[What the task requires]:
Your copy should hold only the lines from the one holding "Web: neuveden" through the last line of the records below, both included, each exact and with no pictures.

[Extracted records]:
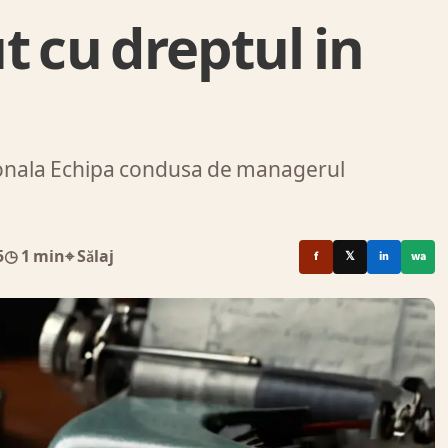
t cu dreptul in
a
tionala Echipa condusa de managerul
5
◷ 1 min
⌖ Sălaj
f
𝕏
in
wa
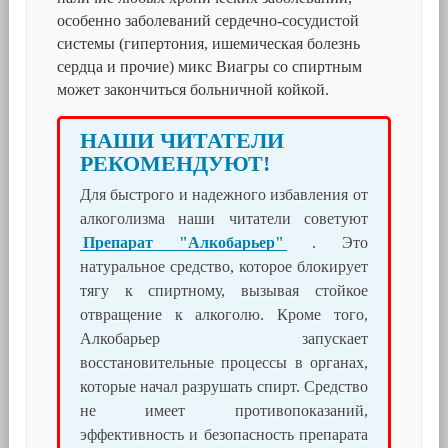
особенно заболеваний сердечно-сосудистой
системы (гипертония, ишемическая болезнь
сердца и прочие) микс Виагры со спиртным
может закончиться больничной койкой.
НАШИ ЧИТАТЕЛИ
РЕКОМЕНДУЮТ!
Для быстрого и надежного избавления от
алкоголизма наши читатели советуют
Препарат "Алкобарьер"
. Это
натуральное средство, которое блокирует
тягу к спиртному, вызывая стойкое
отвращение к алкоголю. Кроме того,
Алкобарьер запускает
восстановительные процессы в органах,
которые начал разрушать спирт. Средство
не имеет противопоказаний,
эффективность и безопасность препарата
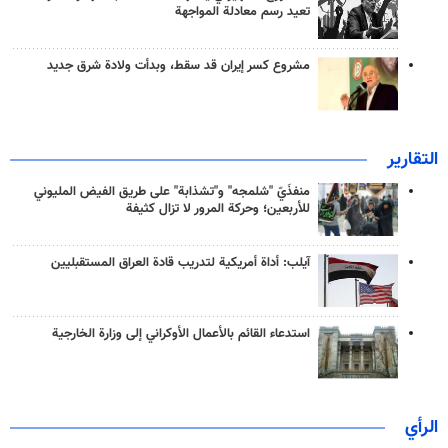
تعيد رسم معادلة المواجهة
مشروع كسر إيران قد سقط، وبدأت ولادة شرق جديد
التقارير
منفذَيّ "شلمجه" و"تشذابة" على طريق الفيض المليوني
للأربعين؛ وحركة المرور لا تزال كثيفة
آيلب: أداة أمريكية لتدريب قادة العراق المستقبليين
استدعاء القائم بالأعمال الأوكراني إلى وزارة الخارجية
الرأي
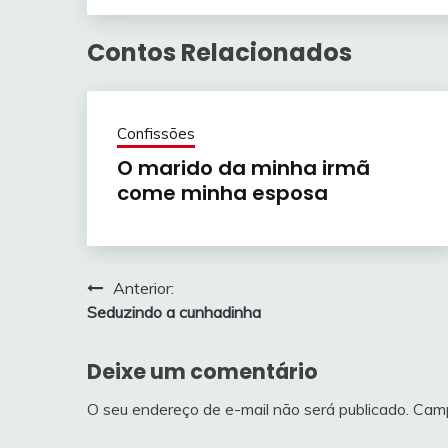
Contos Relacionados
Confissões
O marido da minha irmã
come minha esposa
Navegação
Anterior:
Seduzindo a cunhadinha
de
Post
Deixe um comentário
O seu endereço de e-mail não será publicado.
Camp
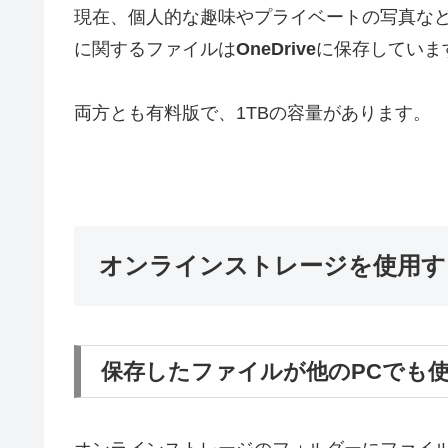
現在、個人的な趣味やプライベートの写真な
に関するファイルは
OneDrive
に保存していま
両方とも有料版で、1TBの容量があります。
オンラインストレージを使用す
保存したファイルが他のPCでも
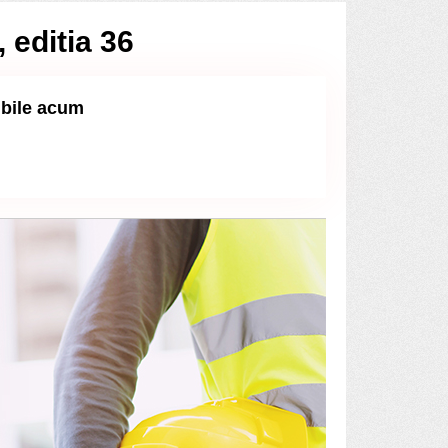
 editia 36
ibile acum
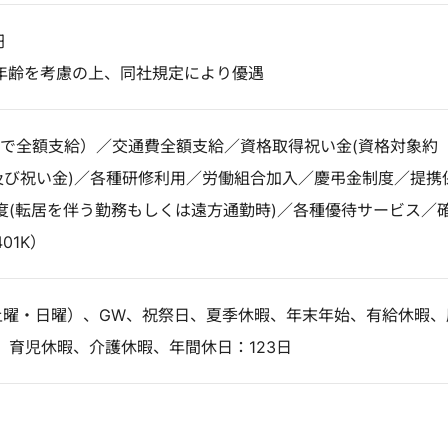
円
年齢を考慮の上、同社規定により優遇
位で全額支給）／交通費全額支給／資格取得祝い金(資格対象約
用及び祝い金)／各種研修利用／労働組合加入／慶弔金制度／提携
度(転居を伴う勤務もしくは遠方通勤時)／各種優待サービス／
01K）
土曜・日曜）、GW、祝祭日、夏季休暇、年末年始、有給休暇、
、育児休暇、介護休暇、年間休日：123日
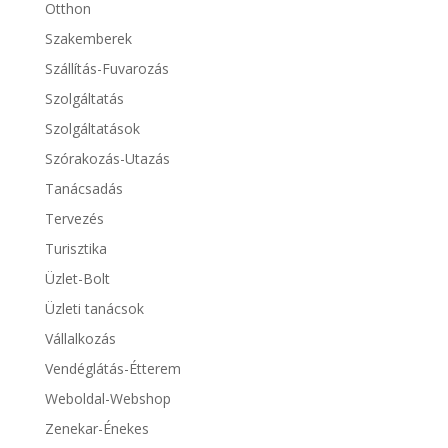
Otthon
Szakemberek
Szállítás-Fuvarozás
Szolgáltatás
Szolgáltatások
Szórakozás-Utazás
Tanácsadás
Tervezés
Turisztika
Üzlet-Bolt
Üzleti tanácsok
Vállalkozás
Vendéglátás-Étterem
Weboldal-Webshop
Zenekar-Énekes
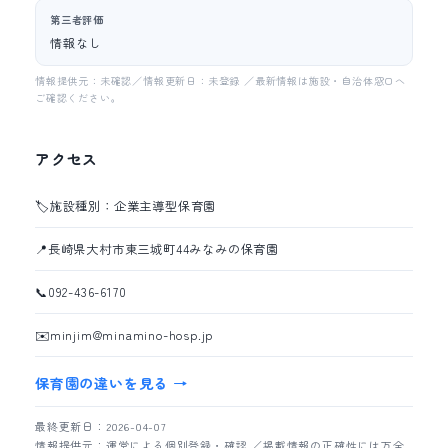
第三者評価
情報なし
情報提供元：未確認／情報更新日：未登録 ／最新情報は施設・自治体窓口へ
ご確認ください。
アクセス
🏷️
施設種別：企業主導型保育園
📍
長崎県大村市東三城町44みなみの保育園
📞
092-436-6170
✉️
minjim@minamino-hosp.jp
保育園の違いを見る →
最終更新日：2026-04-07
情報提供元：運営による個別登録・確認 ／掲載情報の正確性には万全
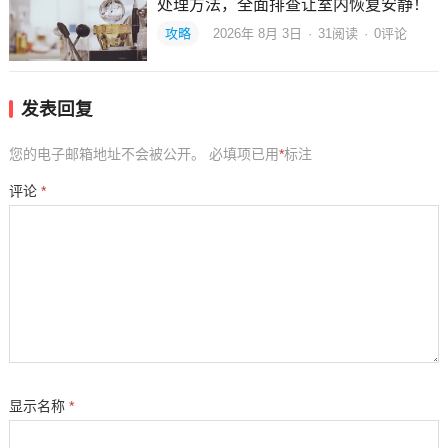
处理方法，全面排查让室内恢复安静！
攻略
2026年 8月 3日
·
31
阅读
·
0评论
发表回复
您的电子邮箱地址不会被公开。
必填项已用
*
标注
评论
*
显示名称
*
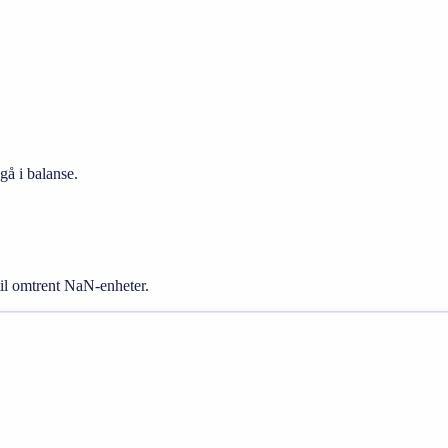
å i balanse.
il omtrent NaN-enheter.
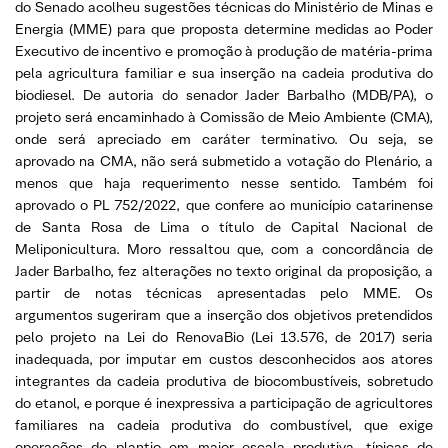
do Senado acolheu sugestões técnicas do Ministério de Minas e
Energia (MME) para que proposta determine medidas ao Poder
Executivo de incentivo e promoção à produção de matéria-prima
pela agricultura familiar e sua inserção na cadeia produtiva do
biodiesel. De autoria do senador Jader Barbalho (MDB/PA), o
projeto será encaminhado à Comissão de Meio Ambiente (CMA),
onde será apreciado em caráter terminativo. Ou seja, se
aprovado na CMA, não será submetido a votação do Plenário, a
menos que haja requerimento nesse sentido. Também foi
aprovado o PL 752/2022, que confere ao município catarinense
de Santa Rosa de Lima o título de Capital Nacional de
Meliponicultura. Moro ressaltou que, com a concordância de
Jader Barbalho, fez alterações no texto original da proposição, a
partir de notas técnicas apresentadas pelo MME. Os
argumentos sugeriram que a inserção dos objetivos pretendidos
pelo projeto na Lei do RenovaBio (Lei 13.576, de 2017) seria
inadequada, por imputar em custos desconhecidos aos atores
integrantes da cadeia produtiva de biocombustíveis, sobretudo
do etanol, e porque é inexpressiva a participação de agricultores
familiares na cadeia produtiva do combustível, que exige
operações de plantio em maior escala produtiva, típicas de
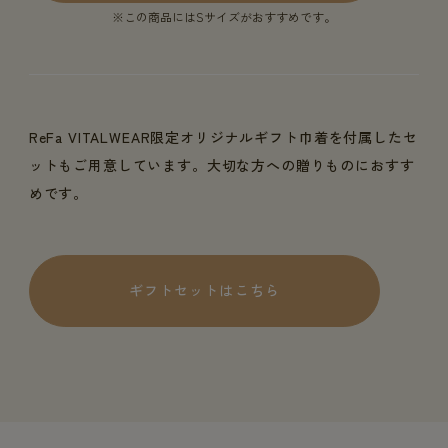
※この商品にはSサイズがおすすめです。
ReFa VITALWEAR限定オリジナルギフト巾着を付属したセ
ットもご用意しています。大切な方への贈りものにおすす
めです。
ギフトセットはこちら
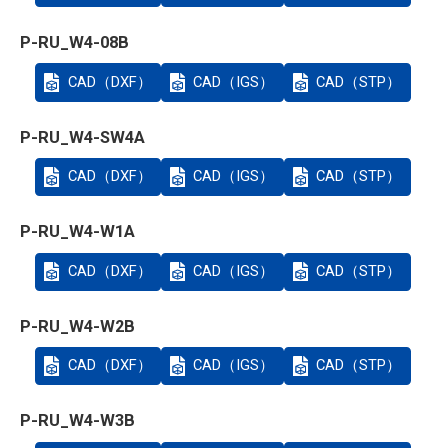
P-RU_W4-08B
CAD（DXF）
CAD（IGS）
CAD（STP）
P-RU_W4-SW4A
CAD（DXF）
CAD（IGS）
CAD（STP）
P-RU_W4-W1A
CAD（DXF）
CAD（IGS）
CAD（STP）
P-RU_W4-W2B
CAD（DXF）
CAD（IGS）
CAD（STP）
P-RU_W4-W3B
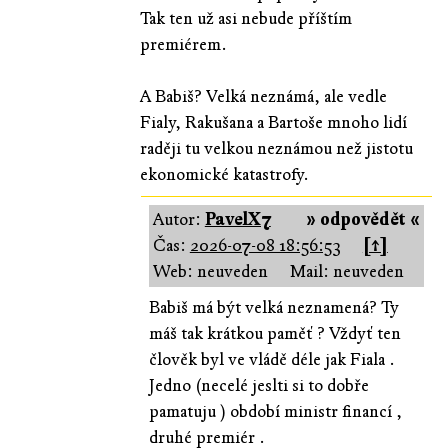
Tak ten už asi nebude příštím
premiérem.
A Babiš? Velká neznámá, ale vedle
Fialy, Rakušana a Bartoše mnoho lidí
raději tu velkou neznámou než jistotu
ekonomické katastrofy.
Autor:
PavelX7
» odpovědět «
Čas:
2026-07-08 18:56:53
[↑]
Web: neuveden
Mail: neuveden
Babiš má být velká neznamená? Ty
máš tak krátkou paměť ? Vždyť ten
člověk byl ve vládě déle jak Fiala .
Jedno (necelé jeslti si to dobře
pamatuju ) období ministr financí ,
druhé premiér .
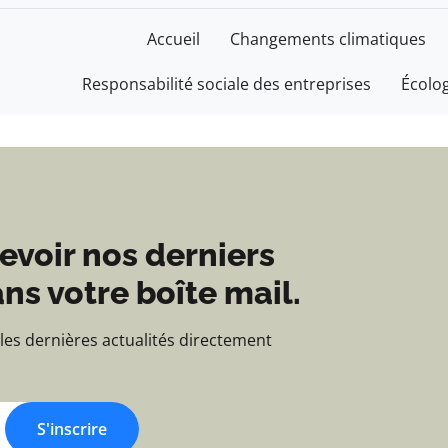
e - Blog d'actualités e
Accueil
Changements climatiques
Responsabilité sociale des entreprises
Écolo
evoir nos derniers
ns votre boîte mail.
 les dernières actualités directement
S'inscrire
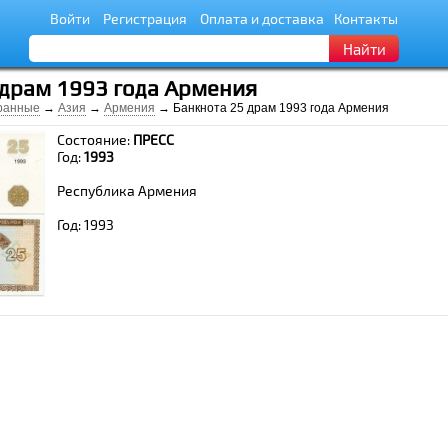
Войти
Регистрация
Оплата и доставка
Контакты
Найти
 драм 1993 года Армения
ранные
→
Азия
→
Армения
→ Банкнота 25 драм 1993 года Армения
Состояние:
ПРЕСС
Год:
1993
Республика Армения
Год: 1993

[Completed task]:
Web: neuveden
Mail: neuveden
Babiš má být velká neznamená? Ty
máš tak krátkou paměť ? Vždyť ten
člověk byl ve vládě déle jak Fiala .
Jedno (necelé jeslti si to dobře
pamatuju ) období ministr financí ,
druhé premiér .
e - Blog d'actualités e
Accueil
Changements climatiques
Responsabilité sociale des entreprises
Écolo
evoir nos derniers
ns votre boîte mail.
 les dernières actualités directement
S'inscrire
Войти
Регистрация
Оплата и доставка
Контакты
Найти
 драм 1993 года Армения
ранные
→
Азия
→
Армения
→ Банкнота 25 драм 1993 года Армения
Состояние:
ПРЕСС
Год:
1993
Республика Армения
Год: 1993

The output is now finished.